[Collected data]

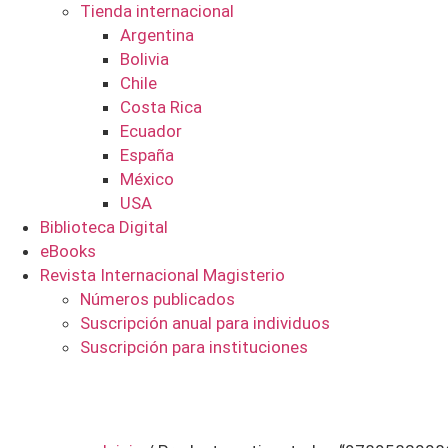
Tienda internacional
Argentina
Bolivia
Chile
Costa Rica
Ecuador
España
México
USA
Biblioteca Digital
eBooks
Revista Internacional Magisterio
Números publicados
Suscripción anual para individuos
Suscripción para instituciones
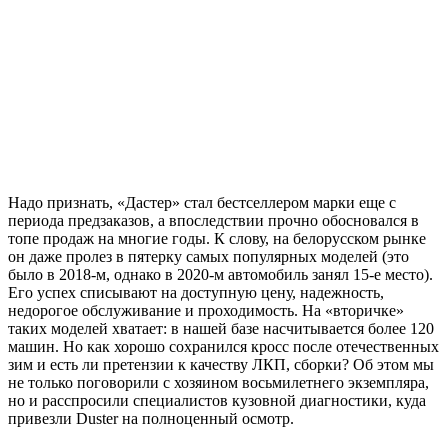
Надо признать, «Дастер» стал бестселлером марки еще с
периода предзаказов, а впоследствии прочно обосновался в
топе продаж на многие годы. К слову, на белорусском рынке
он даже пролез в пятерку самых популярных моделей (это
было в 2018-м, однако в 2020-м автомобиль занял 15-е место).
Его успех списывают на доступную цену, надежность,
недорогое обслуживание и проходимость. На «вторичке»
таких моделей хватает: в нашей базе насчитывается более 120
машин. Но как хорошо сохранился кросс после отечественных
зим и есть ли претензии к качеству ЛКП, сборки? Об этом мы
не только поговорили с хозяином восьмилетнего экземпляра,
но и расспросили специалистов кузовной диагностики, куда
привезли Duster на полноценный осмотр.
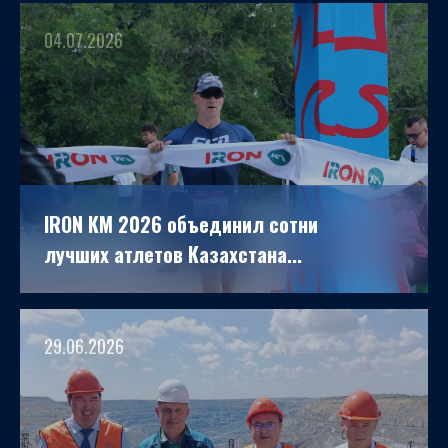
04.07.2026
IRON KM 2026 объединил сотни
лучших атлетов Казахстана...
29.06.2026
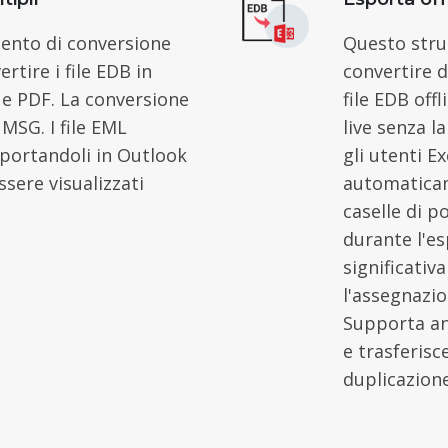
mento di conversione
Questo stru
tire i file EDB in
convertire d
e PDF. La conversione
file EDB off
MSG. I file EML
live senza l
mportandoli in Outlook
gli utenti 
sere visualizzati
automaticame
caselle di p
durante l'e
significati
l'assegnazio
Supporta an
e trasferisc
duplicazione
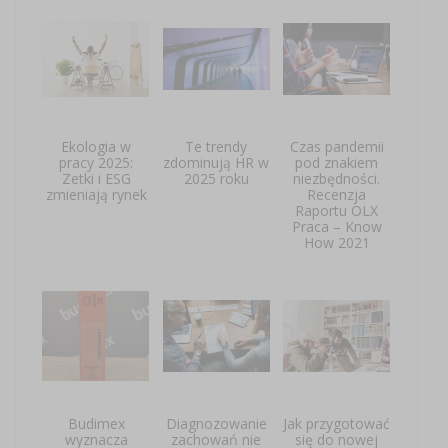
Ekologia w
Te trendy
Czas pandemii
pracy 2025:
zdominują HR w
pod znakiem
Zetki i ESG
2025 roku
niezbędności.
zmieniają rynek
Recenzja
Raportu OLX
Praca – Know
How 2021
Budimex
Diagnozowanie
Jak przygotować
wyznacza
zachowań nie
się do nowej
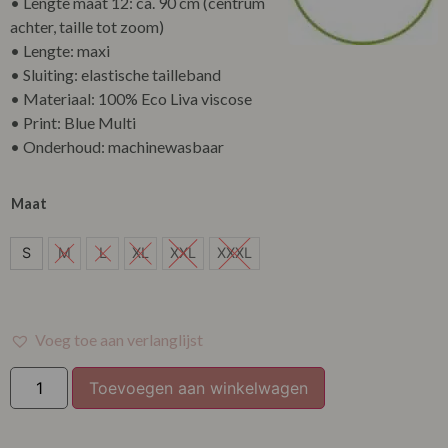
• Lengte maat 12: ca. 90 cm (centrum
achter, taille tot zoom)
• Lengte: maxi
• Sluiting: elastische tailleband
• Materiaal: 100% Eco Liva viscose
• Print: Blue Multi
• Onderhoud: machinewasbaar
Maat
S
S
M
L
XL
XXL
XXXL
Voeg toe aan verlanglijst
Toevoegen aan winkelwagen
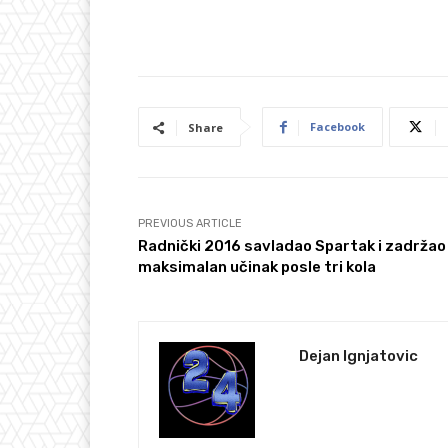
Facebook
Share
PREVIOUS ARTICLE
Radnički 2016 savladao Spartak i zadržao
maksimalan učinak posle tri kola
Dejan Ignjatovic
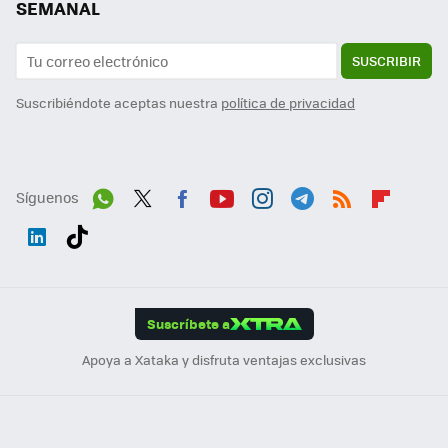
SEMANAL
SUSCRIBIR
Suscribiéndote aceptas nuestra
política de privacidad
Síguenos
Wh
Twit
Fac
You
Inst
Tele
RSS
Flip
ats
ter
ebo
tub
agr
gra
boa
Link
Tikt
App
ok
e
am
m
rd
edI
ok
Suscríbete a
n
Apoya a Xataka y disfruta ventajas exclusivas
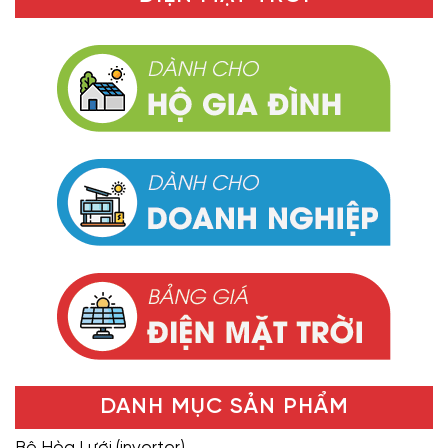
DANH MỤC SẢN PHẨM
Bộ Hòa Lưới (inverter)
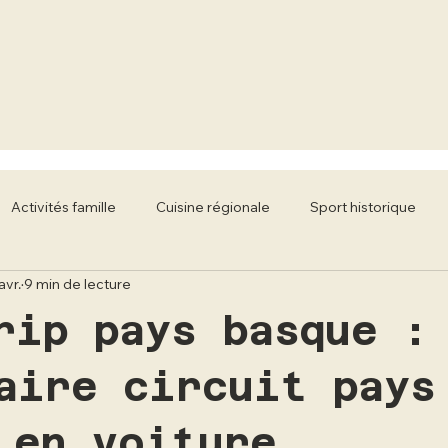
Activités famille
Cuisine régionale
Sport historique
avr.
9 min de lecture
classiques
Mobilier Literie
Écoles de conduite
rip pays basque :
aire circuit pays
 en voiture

* * *

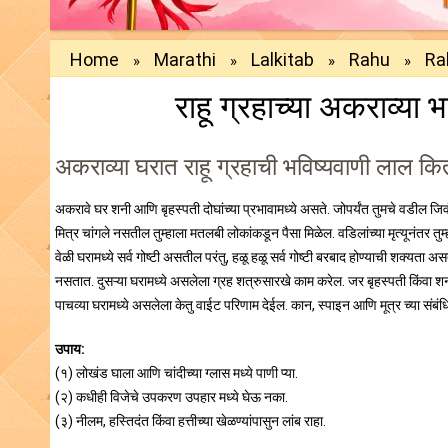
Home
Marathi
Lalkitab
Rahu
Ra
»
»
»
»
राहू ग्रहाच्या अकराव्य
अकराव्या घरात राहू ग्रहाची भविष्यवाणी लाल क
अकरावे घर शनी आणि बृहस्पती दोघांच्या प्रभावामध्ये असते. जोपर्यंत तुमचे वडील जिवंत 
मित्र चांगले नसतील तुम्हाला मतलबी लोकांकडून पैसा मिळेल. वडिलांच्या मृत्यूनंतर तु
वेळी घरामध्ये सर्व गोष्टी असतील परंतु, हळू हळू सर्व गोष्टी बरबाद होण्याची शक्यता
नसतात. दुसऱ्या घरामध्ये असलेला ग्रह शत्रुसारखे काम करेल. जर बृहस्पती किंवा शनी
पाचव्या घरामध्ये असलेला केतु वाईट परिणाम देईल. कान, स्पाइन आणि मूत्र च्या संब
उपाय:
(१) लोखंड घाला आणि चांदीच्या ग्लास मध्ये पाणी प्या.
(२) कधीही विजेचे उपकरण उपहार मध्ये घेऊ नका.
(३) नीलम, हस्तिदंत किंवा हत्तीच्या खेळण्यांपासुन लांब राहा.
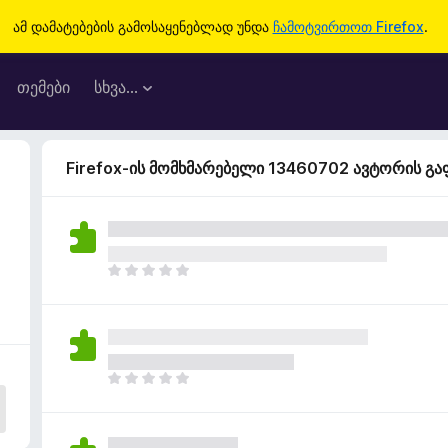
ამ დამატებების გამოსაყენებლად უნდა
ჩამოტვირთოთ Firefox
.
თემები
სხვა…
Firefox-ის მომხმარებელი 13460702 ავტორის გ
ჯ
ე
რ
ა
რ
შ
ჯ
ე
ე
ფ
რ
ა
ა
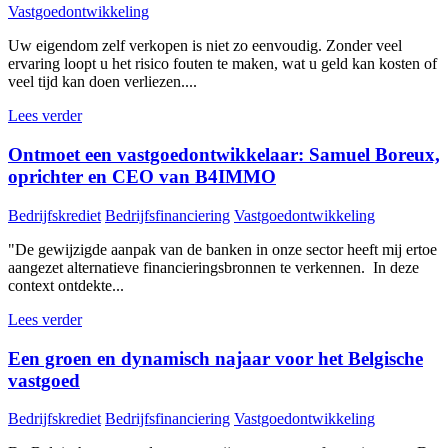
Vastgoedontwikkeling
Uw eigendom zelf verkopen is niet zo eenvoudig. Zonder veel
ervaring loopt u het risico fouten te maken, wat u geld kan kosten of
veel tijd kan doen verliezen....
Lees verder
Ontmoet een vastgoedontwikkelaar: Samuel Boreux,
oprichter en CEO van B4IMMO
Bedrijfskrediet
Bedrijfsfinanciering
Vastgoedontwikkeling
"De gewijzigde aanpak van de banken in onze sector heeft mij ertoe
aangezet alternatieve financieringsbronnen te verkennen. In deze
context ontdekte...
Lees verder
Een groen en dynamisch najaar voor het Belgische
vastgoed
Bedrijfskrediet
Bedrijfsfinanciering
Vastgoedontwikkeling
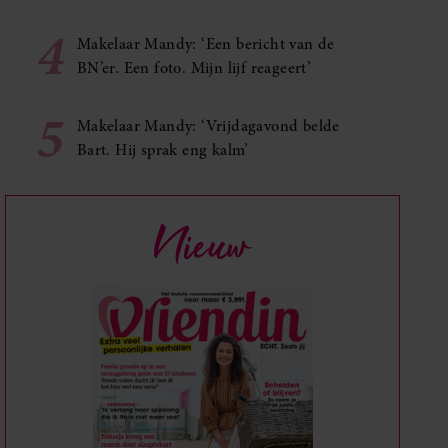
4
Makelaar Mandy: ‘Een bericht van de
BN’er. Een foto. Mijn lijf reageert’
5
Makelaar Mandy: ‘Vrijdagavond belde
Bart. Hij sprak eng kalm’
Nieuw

What you will do → Figure out how many lines above include the string "Makelaar", then report that number and nothing else.

Response below → 2